+++ Provided material +++
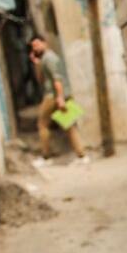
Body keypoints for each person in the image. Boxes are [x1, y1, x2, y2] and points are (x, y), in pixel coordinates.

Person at [29, 36, 89, 165]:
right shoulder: (46, 58)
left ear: (44, 43)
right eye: (33, 46)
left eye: (37, 45)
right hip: (60, 95)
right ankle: (81, 155)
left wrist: (60, 98)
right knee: (69, 125)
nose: (35, 48)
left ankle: (46, 157)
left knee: (42, 125)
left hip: (53, 96)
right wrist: (37, 64)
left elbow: (56, 80)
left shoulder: (49, 58)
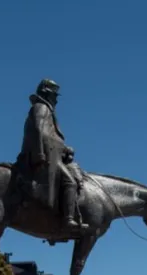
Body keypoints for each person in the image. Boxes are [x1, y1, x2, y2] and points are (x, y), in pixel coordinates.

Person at [16, 78, 86, 230]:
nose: (56, 100)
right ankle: (68, 220)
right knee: (70, 182)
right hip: (46, 156)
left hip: (51, 153)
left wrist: (63, 148)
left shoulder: (43, 108)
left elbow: (47, 135)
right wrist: (56, 150)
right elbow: (39, 131)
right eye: (54, 95)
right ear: (47, 94)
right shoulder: (41, 108)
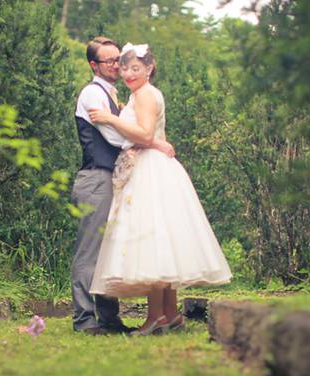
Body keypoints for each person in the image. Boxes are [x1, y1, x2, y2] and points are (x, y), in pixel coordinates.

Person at [88, 43, 232, 336]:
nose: (128, 73)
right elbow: (150, 135)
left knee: (150, 238)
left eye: (135, 68)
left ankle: (155, 317)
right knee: (162, 239)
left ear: (149, 69)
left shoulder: (145, 95)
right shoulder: (141, 94)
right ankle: (169, 313)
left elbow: (143, 133)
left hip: (150, 169)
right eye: (125, 68)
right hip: (152, 163)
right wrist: (155, 141)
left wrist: (110, 118)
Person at [71, 37, 175, 335]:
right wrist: (153, 140)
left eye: (119, 59)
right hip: (97, 177)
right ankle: (84, 320)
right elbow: (116, 139)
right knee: (90, 251)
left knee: (109, 249)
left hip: (115, 177)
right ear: (94, 65)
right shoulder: (92, 95)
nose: (117, 65)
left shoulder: (117, 94)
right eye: (109, 61)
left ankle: (109, 318)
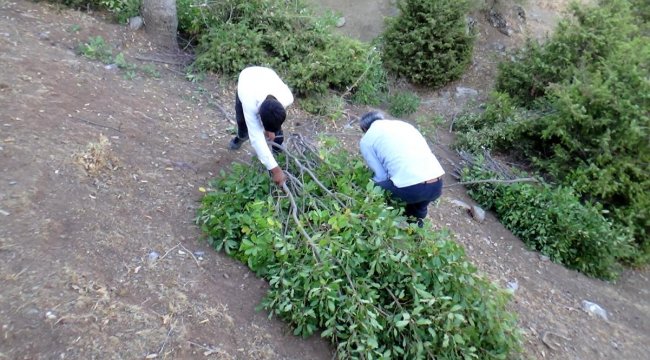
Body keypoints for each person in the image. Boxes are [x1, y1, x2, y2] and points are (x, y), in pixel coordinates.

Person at [359, 111, 445, 227]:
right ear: (381, 119)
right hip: (437, 184)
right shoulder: (404, 125)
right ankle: (417, 229)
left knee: (374, 189)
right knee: (414, 213)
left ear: (364, 128)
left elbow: (381, 176)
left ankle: (374, 224)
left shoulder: (367, 140)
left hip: (414, 189)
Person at [229, 66, 294, 186]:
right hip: (247, 78)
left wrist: (272, 130)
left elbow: (276, 114)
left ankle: (277, 154)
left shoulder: (287, 97)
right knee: (242, 124)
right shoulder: (249, 103)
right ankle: (241, 137)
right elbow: (256, 139)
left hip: (267, 75)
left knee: (277, 132)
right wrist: (276, 170)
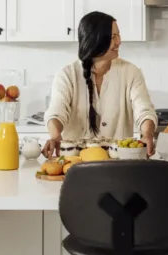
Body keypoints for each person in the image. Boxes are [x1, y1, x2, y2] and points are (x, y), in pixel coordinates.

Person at [43, 11, 158, 157]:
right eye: (112, 37)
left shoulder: (131, 72)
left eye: (118, 35)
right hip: (75, 163)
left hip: (118, 164)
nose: (119, 41)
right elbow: (56, 112)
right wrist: (55, 136)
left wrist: (147, 134)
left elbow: (144, 110)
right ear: (94, 41)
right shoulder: (67, 75)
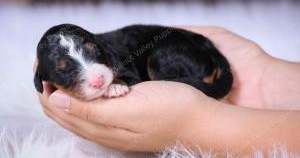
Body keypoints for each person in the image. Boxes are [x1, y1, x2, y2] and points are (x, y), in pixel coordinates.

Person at [36, 26, 300, 156]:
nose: (95, 77)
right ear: (43, 80)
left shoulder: (111, 56)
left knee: (160, 61)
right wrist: (265, 76)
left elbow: (126, 73)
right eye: (66, 70)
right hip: (186, 52)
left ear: (100, 49)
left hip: (178, 49)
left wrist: (195, 122)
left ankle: (205, 85)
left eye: (94, 56)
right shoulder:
+++
Work to be completed -
Write out the records above exactly. Pictures do not belong in the copy.

The answer -
Body keypoints for each person in the image. Boxes are [x1, y1, x2, y2] and points are (x, y), in pixel coordinates.

Person at [29, 36, 89, 165]:
right shoulder: (46, 58)
left ear: (44, 43)
right eye: (33, 46)
left eye: (37, 45)
right hip: (60, 95)
right ankle: (81, 155)
left wrist: (60, 98)
right knee: (69, 125)
nose: (35, 48)
left ankle: (46, 157)
left knee: (42, 125)
left hip: (53, 96)
right wrist: (37, 64)
left elbow: (56, 80)
left shoulder: (49, 58)
Body keypoints for each person in the image. Boxes are [x1, y1, x2, y2] and points are (x, y), in pixel coordinates.

Person at [16, 78, 86, 230]:
nose: (56, 100)
right ankle: (68, 220)
right knee: (70, 182)
right hip: (46, 156)
left hip: (51, 153)
left wrist: (63, 148)
left shoulder: (43, 108)
left elbow: (47, 135)
right wrist: (56, 150)
right elbow: (39, 131)
right eye: (54, 95)
right ear: (47, 94)
right shoulder: (41, 108)
Body keypoints for each person in the image. Boxes are [x1, y1, x2, y2] and points are (x, y), in pixel coordinates.

Person at [88, 43, 232, 336]:
nose: (128, 73)
right elbow: (150, 135)
left knee: (150, 238)
left eye: (135, 68)
left ankle: (155, 317)
right knee: (162, 239)
left ear: (149, 69)
left shoulder: (145, 95)
right shoulder: (141, 94)
right ankle: (169, 313)
left elbow: (143, 133)
left hip: (150, 169)
right eye: (125, 68)
right hip: (152, 163)
right wrist: (155, 141)
left wrist: (110, 118)
Person at [71, 37, 175, 335]:
right wrist: (153, 140)
left eye: (119, 59)
right hip: (97, 177)
right ankle: (84, 320)
right elbow: (116, 139)
right knee: (90, 251)
left knee: (109, 249)
left hip: (115, 177)
right ear: (94, 65)
right shoulder: (92, 95)
nose: (117, 65)
left shoulder: (117, 94)
right eye: (109, 61)
left ankle: (109, 318)
Body keypoints for each person in the image. Boxes are [x1, y1, x2, y2] and points are (x, y), in pixel coordinates.

Person at [359, 111, 445, 227]:
right ear: (381, 119)
right hip: (437, 184)
right shoulder: (404, 125)
right ankle: (417, 229)
left knee: (374, 189)
right knee: (414, 213)
left ear: (364, 128)
left elbow: (381, 176)
left ankle: (374, 224)
left shoulder: (367, 140)
left hip: (414, 189)
Person at [229, 66, 294, 186]:
right hip: (247, 78)
left wrist: (272, 130)
left elbow: (276, 114)
left ankle: (277, 154)
left shoulder: (287, 97)
right knee: (242, 124)
right shoulder: (249, 103)
right ankle: (241, 137)
right elbow: (256, 139)
left hip: (267, 75)
left knee: (277, 132)
right wrist: (276, 170)
Body keypoints for each person in the image. Boxes are [x1, y1, x2, y2] and points are (x, y), in pixel coordinates.

Person at [43, 11, 158, 157]:
right eye: (112, 37)
left shoulder: (131, 72)
left eye: (118, 35)
right hip: (75, 163)
left hip: (118, 164)
nose: (119, 41)
right elbow: (56, 112)
right wrist: (55, 136)
left wrist: (147, 134)
left elbow: (144, 110)
right ear: (94, 41)
right shoulder: (67, 75)
Body keypoints for each person in the image. Boxes are [x1, y1, x2, y2] and points are (x, y), in pixel coordinates.

Person at [36, 26, 300, 156]:
nose: (95, 77)
right ear: (43, 80)
left shoulder: (111, 56)
left knee: (160, 61)
right wrist: (265, 76)
left elbow: (126, 73)
right eye: (66, 70)
right hip: (186, 52)
left ear: (100, 49)
left hip: (178, 49)
left wrist: (195, 122)
left ankle: (205, 85)
left eye: (94, 56)
right shoulder:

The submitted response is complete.